A/N: this is just… smut. That’s all. No story line, just an image I can’t get out of my head. So… enjoy. xx
That first moment of sinking down into Harry’s cock is almost painful. Your thighs spread over his, you have to take a slow breath to be able to take him because even though you’re soaking, he’s anything but small. So inch by inch you’d encase him, surrounding him with your warmth and slick muscles as you lower yourself. You both gasp at the feeling, of him filling and stretching you until you’re nearly uncomfortably full, but his fingers dig into your hips and press you down onto him and your body strains with under the intrusion. The thumb he places on your clit helps, so do the tiny circles he draws with it. He knows your body by now, knows when to press and when to pull back, knows what you can take and what you can’t.

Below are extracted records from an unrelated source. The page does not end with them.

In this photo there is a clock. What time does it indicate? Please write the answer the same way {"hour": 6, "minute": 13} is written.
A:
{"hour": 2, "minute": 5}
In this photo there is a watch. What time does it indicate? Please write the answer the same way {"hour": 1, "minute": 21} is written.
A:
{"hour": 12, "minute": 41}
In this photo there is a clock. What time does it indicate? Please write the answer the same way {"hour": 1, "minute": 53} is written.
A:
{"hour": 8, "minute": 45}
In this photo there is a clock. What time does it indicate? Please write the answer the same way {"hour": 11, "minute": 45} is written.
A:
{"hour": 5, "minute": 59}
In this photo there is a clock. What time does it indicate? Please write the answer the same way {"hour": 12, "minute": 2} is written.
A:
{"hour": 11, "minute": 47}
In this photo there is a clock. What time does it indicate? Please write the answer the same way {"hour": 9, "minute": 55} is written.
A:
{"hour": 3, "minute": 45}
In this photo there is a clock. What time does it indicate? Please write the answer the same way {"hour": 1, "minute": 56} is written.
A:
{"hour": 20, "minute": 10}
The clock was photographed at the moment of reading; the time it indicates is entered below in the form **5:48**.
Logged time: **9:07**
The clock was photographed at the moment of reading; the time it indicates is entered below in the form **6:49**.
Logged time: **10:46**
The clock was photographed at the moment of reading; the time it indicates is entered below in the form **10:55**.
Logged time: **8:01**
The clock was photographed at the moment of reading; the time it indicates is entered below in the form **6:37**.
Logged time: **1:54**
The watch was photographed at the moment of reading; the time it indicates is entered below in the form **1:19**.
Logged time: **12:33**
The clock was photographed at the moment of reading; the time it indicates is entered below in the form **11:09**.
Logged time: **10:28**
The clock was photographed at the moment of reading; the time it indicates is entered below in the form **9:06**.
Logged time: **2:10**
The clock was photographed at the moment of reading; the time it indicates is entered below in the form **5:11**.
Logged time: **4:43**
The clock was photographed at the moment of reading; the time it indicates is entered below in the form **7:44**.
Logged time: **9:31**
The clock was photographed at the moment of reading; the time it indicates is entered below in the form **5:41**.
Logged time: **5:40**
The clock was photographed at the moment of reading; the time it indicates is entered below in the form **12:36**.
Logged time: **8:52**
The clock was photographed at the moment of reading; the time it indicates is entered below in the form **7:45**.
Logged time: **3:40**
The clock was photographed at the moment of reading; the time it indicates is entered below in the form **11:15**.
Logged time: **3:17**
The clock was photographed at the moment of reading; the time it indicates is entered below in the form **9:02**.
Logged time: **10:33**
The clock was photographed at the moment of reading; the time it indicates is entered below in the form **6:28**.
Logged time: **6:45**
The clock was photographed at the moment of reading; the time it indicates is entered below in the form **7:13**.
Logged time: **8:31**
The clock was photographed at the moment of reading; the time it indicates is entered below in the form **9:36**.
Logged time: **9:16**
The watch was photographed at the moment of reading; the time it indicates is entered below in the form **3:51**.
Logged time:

Once you’re seated fully, your hips grind in his lap as he lets your body get used to his. He uses your weakness for his bedroom talk against you, telling you how fucking good you feel, what a good girl you are for taking him so well, how pleased he is with you. Between his words and his hands on your skin and his cock buried inside you, your hips begin to grind, searching for friction. Harry is thrusting his hips up against yours, his pace matching your own and when you begin to move faster, harder on him, so does he. His fingers dent your flesh and he groans out that you’re soaking him down to his balls, that he can feel your pretty pussy pulsing around him.
Your hips would stutter, needing more but your overwhelmed body would be unsure of how to get it. When Harry takes his hand and places it on your pelvis, the heel of it stimulating your clit and the pressure of it making your eyes roll back into your head, a sharp moan of his name would echo off the walls. He’d tell you to stay with him, to stay in this moment with him and not give yourself over completely. He’d whisper into your neck and hair and chest that he needs you, wants you, that he wants to make you his. You’d have trouble keeping rhythm, both from the overstimulation and the fatigue but you try to keep up.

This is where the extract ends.